An international team of Japanese astronomers said in a new issue of the American Journal of Astrophysics that they may have discovered the traces of supernova explosions left by the first generation of stars in the early days of the universe in the final stages of their "life".

This will be an important clue to studying the "infant" universe.

The first generation of stars consisted of lighter elements such as hydrogen and helium that were created in the Big Bang when the universe was born. With the supernova explosion of the first generation of stars, some of the heavier elements diffused into the universe and became the "raw material" for the formation of the second generation of stars. Due to the very early birth and short lifespan of the first generation of stars, the current observational methods have not been able to obtain relevant direct evidence.

In this study, the researchers used quasars for observational analysis. Because there is a huge black hole at the center of the quasar when the black hole devours the surrounding matter, it emits energy, causing the quasar to be very bright, and the surrounding gas is also easy to observe.

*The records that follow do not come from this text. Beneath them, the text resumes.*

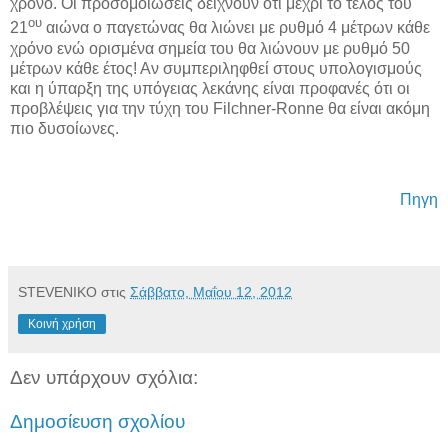
χρόνο. Οι προσομοιώσεις δείχνουν ότι μέχρι το τέλος του
ου
21
αιώνα ο παγετώνας θα λιώνει με ρυθμό 4 μέτρων κάθε
χρόνο ενώ ορισμένα σημεία του θα λιώνουν με ρυθμό 50
μέτρων κάθε έτος! Αν συμπεριληφθεί στους υπολογισμούς
και η ύπαρξη της υπόγειας λεκάνης είναι προφανές ότι οι
προβλέψεις για την τύχη του Filchner-Ronne θα είναι ακόμη
πιο δυσοίωνες.
Πηγη
STEVENIKO
στις
Σάββατο, Μαΐου 12, 2012
Κοινή χρήση
Δεν υπάρχουν σχόλια:
Δημοσίευση σχολίου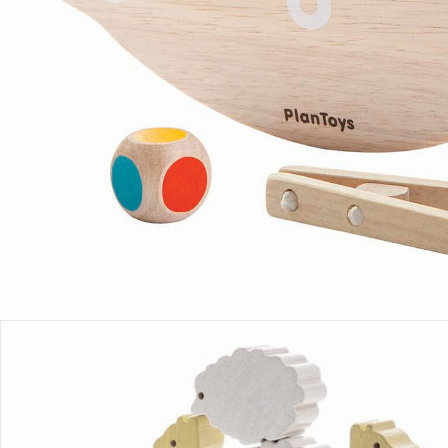
Produktbeschreibung
Produktdetails
Hinweise, Siegel & Hersteller
Bewertungen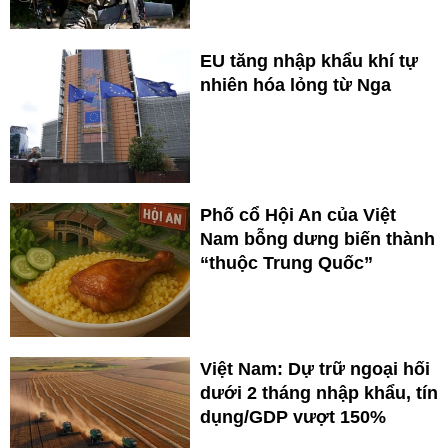
EU tăng nhập khẩu khí tự
nhiên hóa lỏng từ Nga
Phố cổ Hội An của Việt
Nam bỗng dưng biến thành
“thuộc Trung Quốc”
Việt Nam: Dự trữ ngoại hối
dưới 2 tháng nhập khẩu, tín
dụng/GDP vượt 150%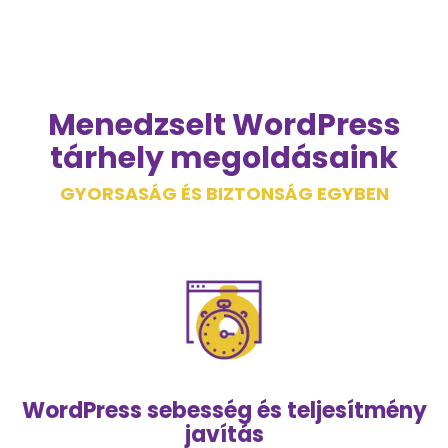
Menedzselt WordPress
tárhely megoldásaink
GYORSASÁG ÉS BIZTONSÁG EGYBEN
WordPress sebesség és teljesítmény
javítás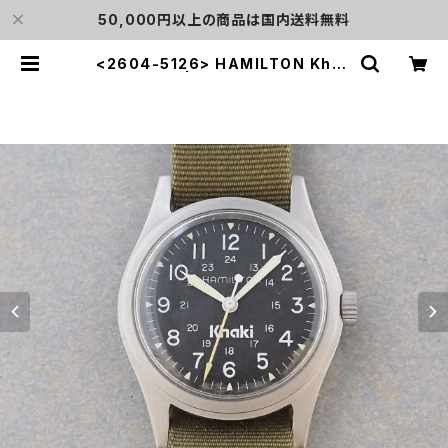
50,000円以上の商品は国内送料無料
<2604-5126> HAMILTON Khak
i | L o'clock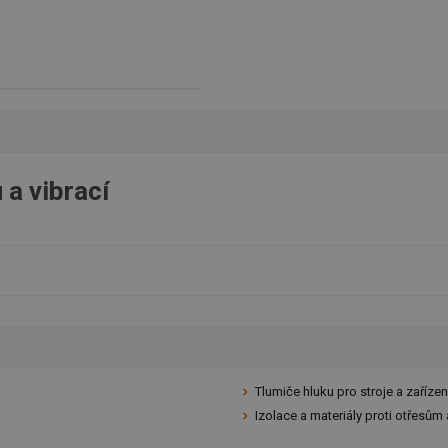
 a vibrací
Tlumiče hluku pro stroje a zaříze
Izolace a materiály proti otřesům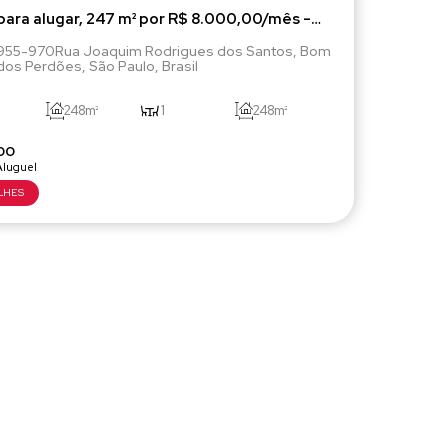
para alugar, 247 m² por R$ 8.000,00/mês -
o - Bom Jesus dos Perdões/SP
2955-970
Rua Joaquim Rodrigues dos Santos
,
Bom
dos Perdões
,
São Paulo
,
Brasil
248m²
1
248m²
00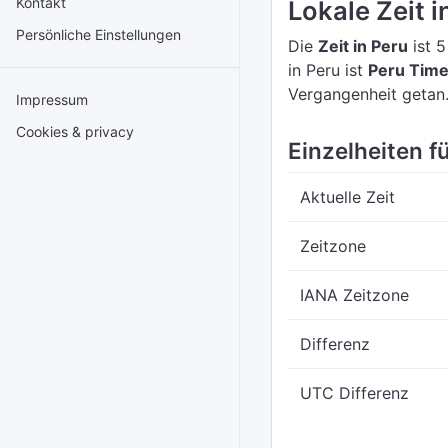
Kontakt
Lokale Zeit i
Persönliche Einstellungen
Die
Zeit in Peru
ist 5
in Peru ist
Peru Time
Vergangenheit getan.
Impressum
Cookies & privacy
Einzelheiten fü
Aktuelle Zeit
Zeitzone
IANA Zeitzone
Differenz
UTC Differenz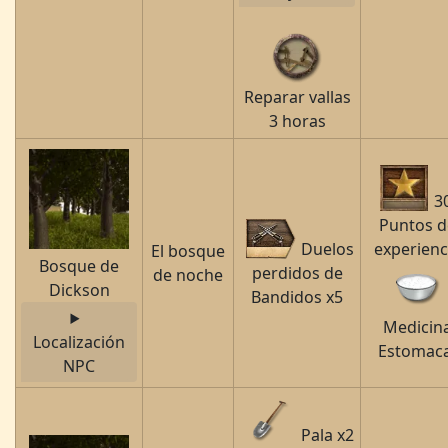
Reparar vallas
3 horas
3
Puntos d
Duelos
experienc
El bosque
Bosque de
perdidos de
de noche
Dickson
Bandidos x5
Medicin
Localización
Estomaca
NPC
Pala x2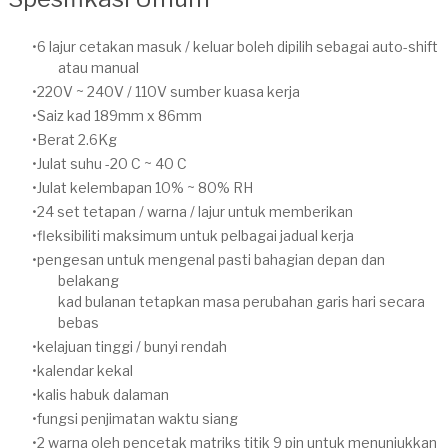
6 lajur cetakan masuk / keluar boleh dipilih sebagai auto-shift
atau manual
220V ~ 240V / 110V sumber kuasa kerja
Saiz kad 189mm x 86mm
Berat 2.6Kg
Julat suhu -20 C ~ 40 C
Julat kelembapan 10% ~ 80% RH
24 set tetapan / warna / lajur untuk memberikan
fleksibiliti maksimum untuk pelbagai jadual kerja
pengesan untuk mengenal pasti bahagian depan dan
belakang
kad bulanan tetapkan masa perubahan garis hari secara
bebas
kelajuan tinggi / bunyi rendah
kalendar kekal
kalis habuk dalaman
fungsi penjimatan waktu siang
2 warna oleh pencetak matriks titik 9 pin untuk menunjukkan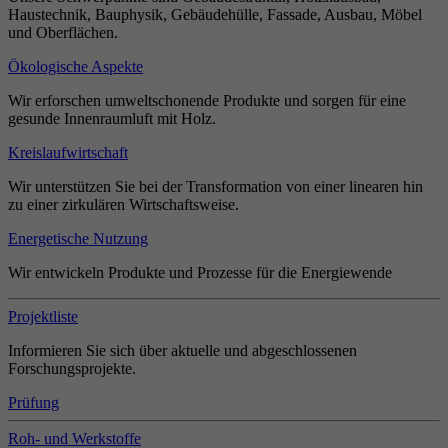
Haustechnik, Bauphysik, Gebäudehülle, Fassade, Ausbau, Möbel
und Oberflächen.
Ökologische Aspekte
Wir erforschen umweltschonende Produkte und sorgen für eine
gesunde Innenraumluft mit Holz.
Kreislaufwirtschaft
Wir unterstützen Sie bei der Transformation von einer linearen hin
zu einer zirkulären Wirtschaftsweise.
Energetische Nutzung
Wir entwickeln Produkte und Prozesse für die Energiewende
Projektliste
Informieren Sie sich über aktuelle und abgeschlossenen
Forschungsprojekte.
Prüfung
Roh- und Werkstoffe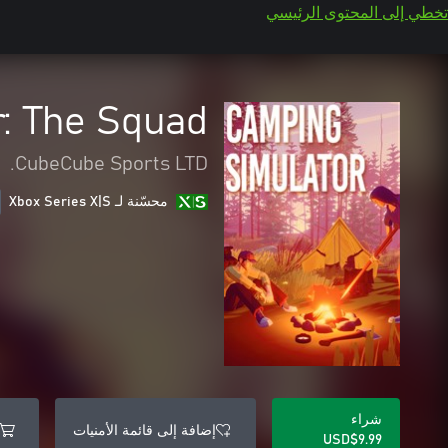
تخطي إلى المحتوى الرئيسي
: The Squad
•
CubeCube Sports LTD.
محسّنة لـ Xbox Series X|S
شراء
إضافة إلى قائمة الأمنيات
USD$9.99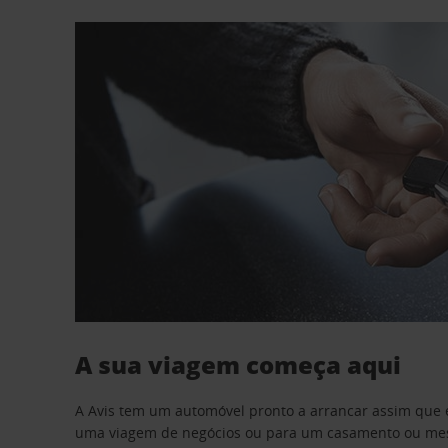
A sua viagem começa aqui
A Avis tem um automóvel pronto a arrancar assim que 
uma viagem de negócios ou para um casamento ou mesm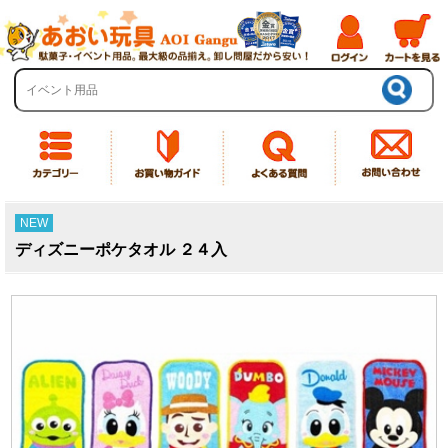
NEW
ディズニーポケタオル ２４入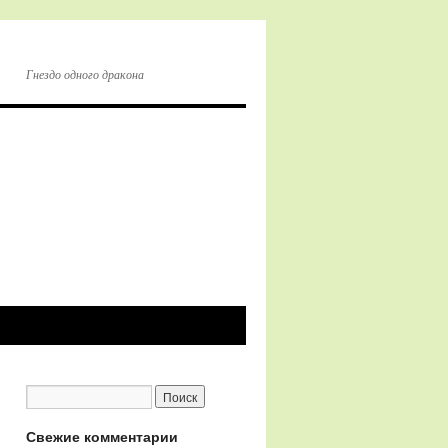
Гнездо одного дракона
Свежие комментарии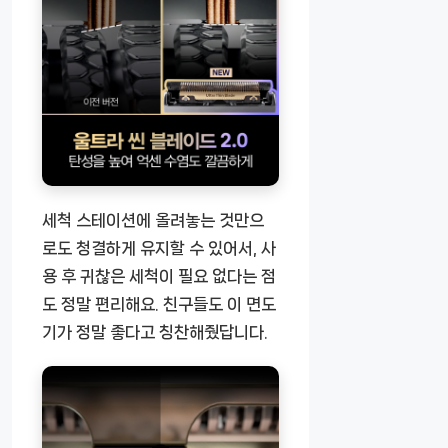
세척 스테이션에 올려놓는 것만으
로도 청결하게 유지할 수 있어서, 사
용 후 귀찮은 세척이 필요 없다는 점
도 정말 편리해요. 친구들도 이 면도
기가 정말 좋다고 칭찬해줬답니다.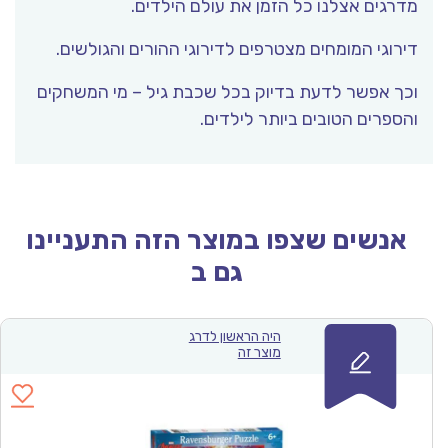
מדרגים אצלנו כל הזמן את עולם הילדים.
דירוגי המומחים מצטרפים לדירוגי ההורים והגולשים.
וכך אפשר לדעת בדיוק בכל שכבת גיל – מי המשחקים
והספרים הטובים ביותר לילדים.
אנשים שצפו במוצר הזה התעניינו
גם ב
היה הראשון לדרג
מוצר זה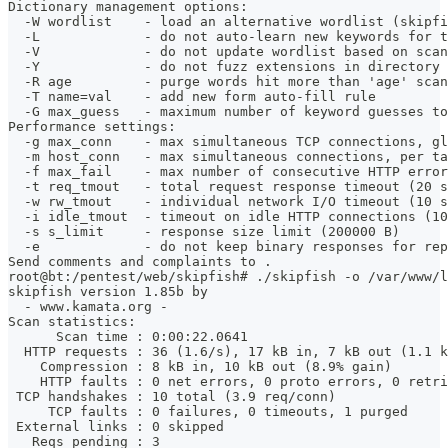
Dictionary management options:
  -W wordlist    - load an alternative wordlist (skipfi
  -L             - do not auto-learn new keywords for t
  -V             - do not update wordlist based on scan
  -Y             - do not fuzz extensions in directory 
  -R age         - purge words hit more than 'age' scan
  -T name=val    - add new form auto-fill rule
  -G max_guess   - maximum number of keyword guesses to
Performance settings:
  -g max_conn    - max simultaneous TCP connections, gl
  -m host_conn   - max simultaneous connections, per ta
  -f max_fail    - max number of consecutive HTTP error
  -t req_tmout   - total request response timeout (20 s
  -w rw_tmout    - individual network I/O timeout (10 s
  -i idle_tmout  - timeout on idle HTTP connections (10
  -s s_limit     - response size limit (200000 B)
  -e             - do not keep binary responses for rep
Send comments and complaints to .
root@bt:/pentest/web/skipfish# ./skipfish -o /var/www/l
skipfish version 1.85b by 
  - www.kamata.org -
Scan statistics:
      Scan time : 0:00:22.0641
  HTTP requests : 36 (1.6/s), 17 kB in, 7 kB out (1.1 k
    Compression : 8 kB in, 10 kB out (8.9% gain)
    HTTP faults : 0 net errors, 0 proto errors, 0 retri
 TCP handshakes : 10 total (3.9 req/conn)
     TCP faults : 0 failures, 0 timeouts, 1 purged
 External links : 0 skipped
   Reqs pending : 3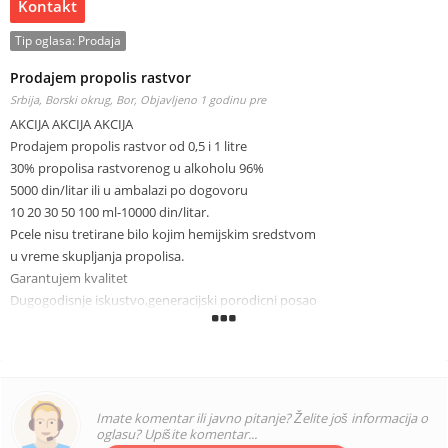
Kontakt
Tip oglasa:
Prodaja
Prodajem propolis rastvor
Srbija, Borski okrug, Bor,
Objavljeno 1 godinu pre
AKCIJA AKCIJA AKCIJA
Prodajem propolis rastvor od 0,5 i 1 litre
30% propolisa rastvorenog u alkoholu 96%
5000 din/litar ili u ambalazi po dogovoru
10 20 30 50 100 ml-10000 din/litar.
Pcele nisu tretirane bilo kojim hemijskim sredstvom
u vreme skupljanja propolisa.
Garantujem kvalitet
Dugogodisnje iskustvo,generacijski porodicni posao
te imamo konstantno na stanju kolicine do 5l jer
sav propolis koji sakupimo sami preradimo.
Slanje brzom postom danas za sutra ili licno Novi Sad i indjija.
0645767566
Za sve informcije stojim na raspolaganju.
Imate komentar ili javno pitanje? Želite još informacija o
kontaktirati me preko poruke ili telefona
oglasu? Upišite komentar...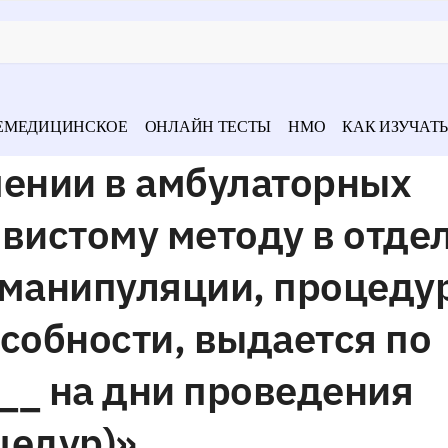
ЕМЕДИЦИНСКОЕ
ОНЛАЙН ТЕСТЫ
НМО
КАК ИЗУЧАТЬ
чении в амбулаторных
вистому методу в отде
 манипуляции, процеду
собности, выдается по
__ на дни проведения
цедур)»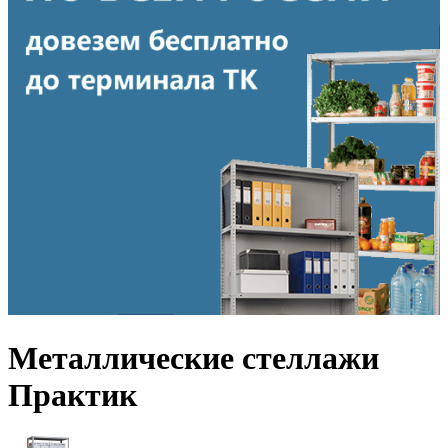
Металлические стеллажи
Практик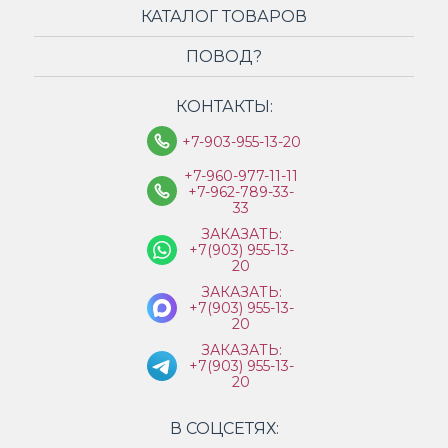
КАТАЛОГ ТОВАРОВ
ПОВОД?
КОНТАКТЫ:
+7-903-955-13-20
+7-960-977-11-11
+7-962-789-33-
33
ЗАКАЗАТЬ:
+7(903) 955-13-
20
ЗАКАЗАТЬ:
+7(903) 955-13-
20
ЗАКАЗАТЬ:
+7(903) 955-13-
20
В СОЦСЕТЯХ: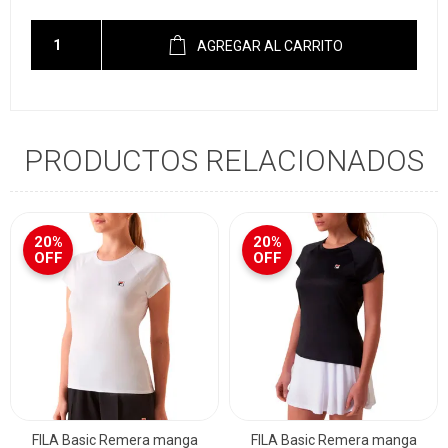
AGREGAR AL CARRITO
PRODUCTOS RELACIONADOS
20%
20%
OFF
OFF
FILA Basic Remera manga
FILA Basic Remera manga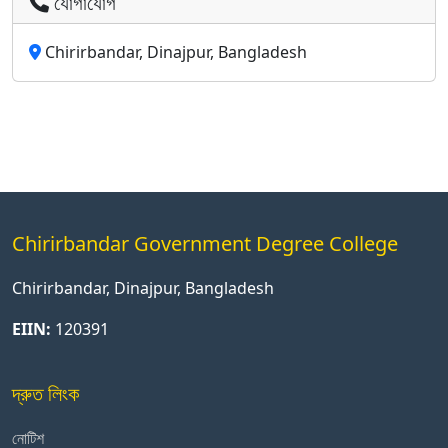
যোগাযোগ
Chirirbandar, Dinajpur, Bangladesh
Chirirbandar Government Degree College
Chirirbandar, Dinajpur, Bangladesh
EIIN:
120391
দ্রুত লিংক
নোটিশ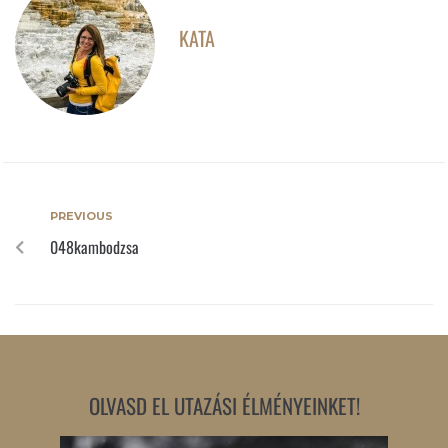
KATA
PREVIOUS
048kambodzsa
OLVASD EL UTAZÁSI ÉLMÉNYEINKET!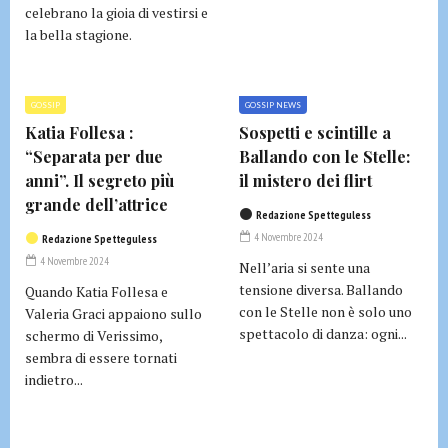
celebrano la gioia di vestirsi e
la bella stagione.
GOSSIP
GOSSIP NEWS
Katia Follesa :
Sospetti e scintille a
“Separata per due
Ballando con le Stelle:
anni”. Il segreto più
il mistero dei flirt
grande dell’attrice
Redazione Spetteguless
4 Novembre 2024
Redazione Spetteguless
4 Novembre 2024
Nell’aria si sente una
tensione diversa. Ballando
Quando Katia Follesa e
con le Stelle non è solo uno
Valeria Graci appaiono sullo
spettacolo di danza: ogni...
schermo di Verissimo,
sembra di essere tornati
indietro...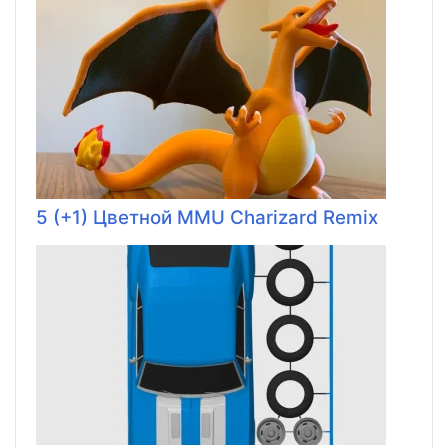
5 (+1) Цветной MMU Charizard Remix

The research team observed and analyzed the gas near a quasar about 13.1 billion years ago and found that the content of iron in it is more than 10 times that of magnesium, which is significantly abnormal compared with the ratio of iron and magnesium in the sun. They argue that this unusual ratio of element abundance cannot be explained by a typical supernova explosion.

After relevant calculations, the researchers deduced that the gas was the traces of a "paired unstable supernova" explosion in a star about 300 times the mass of the sun. After analyzing the age of the quasar, they believe that the star that exploded in this huge supernova is the first generation of stars after the birth of the universe.

The universe is thought to have been born in a big bang about 13.8 billion years ago. This time, the researchers found the traces left by the first generation of stars only 700 million years after the birth of the universe, which will provide clues for people to explore the truth of the first generation of stars and study the "infant" universe.